The word "causes" doesn't really have a clear meaning in this context. On one level it's just a consequence of how different inertial frames are defined according to the Lorentz transformation. The transformation says that if you know the coordinates x,t of an event (like an electromagnet being turned on) in one inertial frame (say, the frame of the barn), then in the rest frame of an object moving at speed v along the x-axis of the first frame, the coordinates of this same event would be:

x' = gamma*(x - vt)
t' = gamma*(t - vx/c^2)

with gamma = 1/sqrt(1 - v^2/c^2). It's easy to check that if you have two events which occur at the same t-coordinate but different x-coordinates in the first frame (i.e. the events are 'simultaneous' in that frame), then the t' coordinates of the two events in the second frame will be different (they are non-simultaneous in the second frame). This feature is known as the relativity of simultaneity.
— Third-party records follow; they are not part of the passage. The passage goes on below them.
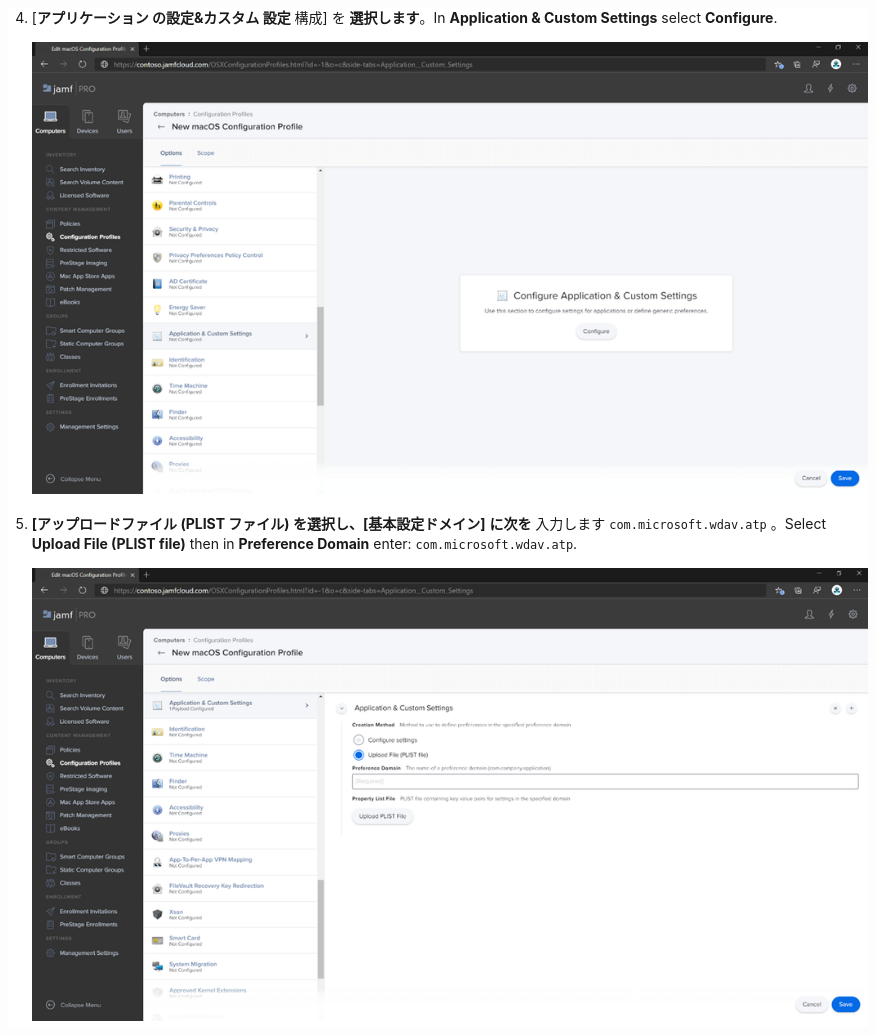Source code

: 4. <span data-ttu-id="cca2a-140">[**アプリケーション の設定&カスタム 設定** 構成] を **選択します**。</span><span class="sxs-lookup"><span data-stu-id="cca2a-140">In **Application & Custom Settings** select **Configure**.</span></span>

    ![アプリの構成とカスタム設定のイメージ](images/jamfpro-mac-profile.png)

5. <span data-ttu-id="cca2a-142">**[アップロードファイル (PLIST ファイル) を選択し、[基本設定ドメイン]** **に次を** 入力します `com.microsoft.wdav.atp` 。</span><span class="sxs-lookup"><span data-stu-id="cca2a-142">Select **Upload File (PLIST file)** then in **Preference Domain** enter: `com.microsoft.wdav.atp`.</span></span> 

    ![jamfpro plist アップロード ファイルのイメージ](images/jamfpro-plist-upload.png)
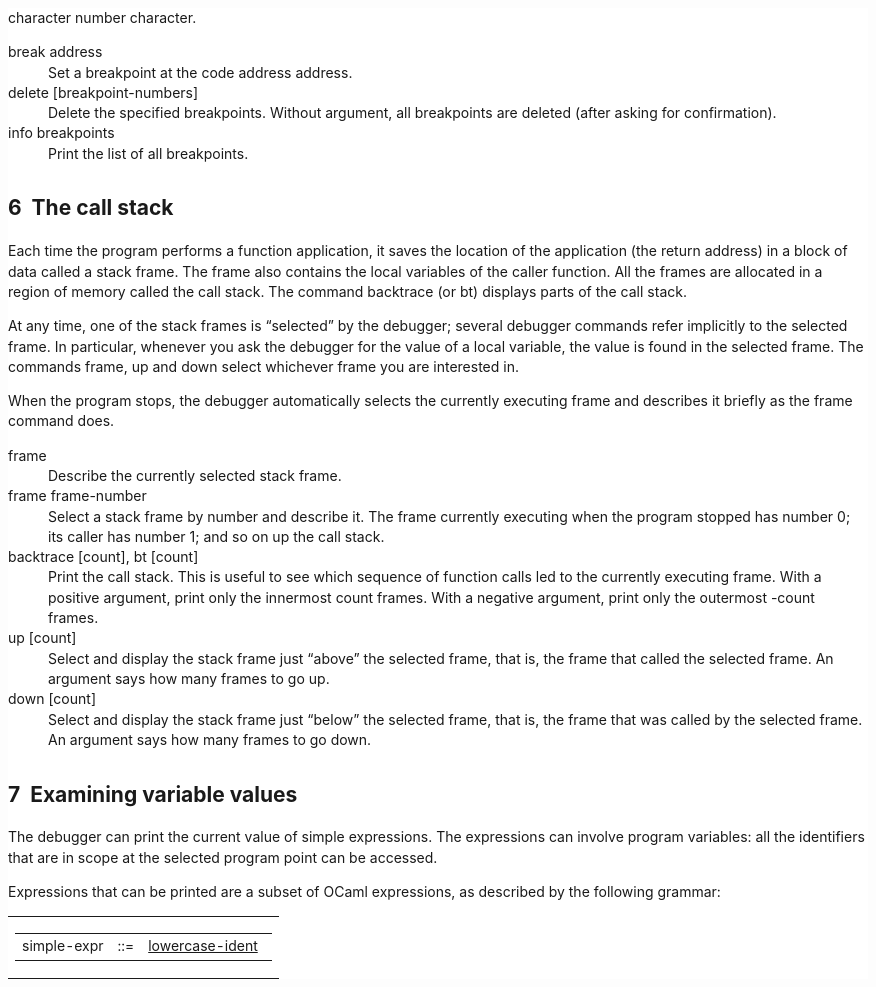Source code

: character number <span class="c009">character</span>.</dd><dt class="dt-description"><span class="c013"><span class="c003">break </span><span class="c009">address</span></span></dt><dd class="dd-description">
Set a breakpoint at the code address <span class="c009">address</span>.</dd><dt class="dt-description"><span class="c013"><span class="c003">delete </span>[<span class="c009">breakpoint-numbers</span>]</span></dt><dd class="dd-description">
Delete the specified breakpoints. Without argument, all breakpoints
are deleted (after asking for confirmation).</dd><dt class="dt-description"><span class="c006">info breakpoints</span></dt><dd class="dd-description"> Print the list of all breakpoints.
</dd></dl>
<h2 class="section" id="sec396">6&nbsp;&nbsp;The call stack</h2>
<p>Each time the program performs a function application, it saves the
location of the application (the return address) in a block of data
called a stack frame. The frame also contains the local variables of
the caller function. All the frames are allocated in a region of
memory called the call stack. The command <span class="c003">backtrace</span> (or <span class="c003">bt</span>)
displays parts of the call stack.</p><p>At any time, one of the stack frames is “selected” by the debugger; several
debugger commands refer implicitly to the selected frame. In particular,
whenever you ask the debugger for the value of a local variable, the
value is found in the selected frame. The commands <span class="c003">frame</span>, <span class="c003">up</span> and <span class="c003">down</span>
select whichever frame you are interested in.</p><p>When the program stops, the debugger automatically selects the
currently executing frame and describes it briefly as the <span class="c003">frame</span>
command does.</p><dl class="description"><dt class="dt-description">
<span class="c006">frame</span></dt><dd class="dd-description">
Describe the currently selected stack frame.</dd><dt class="dt-description"><span class="c013"><span class="c003">frame</span> <span class="c009">frame-number</span></span></dt><dd class="dd-description">
Select a stack frame by number and describe it. The frame currently
executing when the program stopped has number 0; its caller has number
1; and so on up the call stack.</dd><dt class="dt-description"><span class="c013"><span class="c003">backtrace </span>[<span class="c009">count</span>], <span class="c003">bt </span>[<span class="c009">count</span>]</span></dt><dd class="dd-description">
Print the call stack. This is useful to see which sequence of function
calls led to the currently executing frame. With a positive argument,
print only the innermost <span class="c009">count</span> frames.
With a negative argument, print only the outermost -<span class="c009">count</span> frames.</dd><dt class="dt-description"><span class="c013"><span class="c003">up</span> [<span class="c009">count</span>]</span></dt><dd class="dd-description">
Select and display the stack frame just “above” the selected frame,
that is, the frame that called the selected frame. An argument says how
many frames to go up.</dd><dt class="dt-description"><span class="c013"><span class="c003">down </span>[<span class="c009">count</span>]</span></dt><dd class="dd-description">
Select and display the stack frame just “below” the selected frame,
that is, the frame that was called by the selected frame. An argument
says how many frames to go down.
</dd></dl>
<h2 class="section" id="sec397">7&nbsp;&nbsp;Examining variable values</h2>
<p>The debugger can print the current value of simple expressions. The
expressions can involve program variables: all the identifiers that
are in scope at the selected program point can be accessed.</p><p>Expressions that can be printed are a subset of OCaml
expressions, as described by the following grammar:
</p><div class="syntax"><table class="display dcenter"><tbody><tr class="c019"><td class="dcell"><table class="c001 cellpading0"><tbody><tr><td class="c018">
<a class="syntax" id="simple-expr"><span class="c010">simple-expr</span></a></td><td class="c015">::=</td><td class="c017">
<a class="syntax" href="lex.html#lowercase-ident"><span class="c010">lowercase-ident</span></a>
&nbsp;</td></tr>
To understand why this transformation is the one that's used to define different inertial frames in relativity, it may help to understand that the Lorentz transformation is derived from two basic postulates: the first says that the laws of physics must work the same way in every inertial frame, the second says that light must have a speed of c in every frame. It's not hard to see why frames satisfying the second postulate must naturally disagree about simultaneity. For example, suppose I am riding on a rocket and I set off a flash at the exact midpoint of two light detectors at the front and back of the rocket. If I assume that both beams travel at the same speed in my frame, then this necessarily implies that both detectors must go off at the same time in my frame. But if the rocket is moving forward in your frame, then in your frame the detector at the front is moving away from the position where the flash was set off while the detector at the back is moving towards that position, so if both beams move at the same speed in your frame, in your frame the light must catch up with the detector at the back before it catches up with the detector at the front. If this isn't clear you might also take a look at this youtube video illustrating a slight different scenario (two flashes set off at the front and back of a moving vehicle with the light heading for the center, rather than vice versa as in my scenario) which is based on the thought-experiment Einstein described in sections 8 and 9 of his book Relativity: The Special and General Theory.

But as for the ultimate question of why the laws of physics have the property that it's possible to come up with a set of inertial frames satisfying both postulates, physics can't really answer that question. It so happens that all the fundamental laws physicists have found so far have the property that their equations are invariant under the Lorentz transformation above, but we could easily imagine a different set of laws that were instead invariant under some different transformation, like the Galilei transformation used in Newtonian physics:

x' = x - vt
t' = t

If the fundamental laws of physics were Galilei-invariant rather than Lorentz-invariant, it would be impossible to find a set of frames satisfying both postulates together, although you could find a set of frames satisfying either postulate individually (for example, you could still define a set of coordinate systems using the Lorentz transformation in a universe with Galilei-invariant laws, but then the equations of the basic laws of physics would have to be different in each frame so the first postulate would be violated, meaning for example that you couldn't use the same equations to predict how the electromagnet would influence the rod in the runner's frame as the ones you'd use in the Barn's frame). But all the evidence suggests that Lorentz-invariance is just one of the basic symmetries of nature.
 
Thank you so much for this information, it certainly fills in a lot of gaps and explains a lot. I'll certainly look forward to learning more about simultaneity.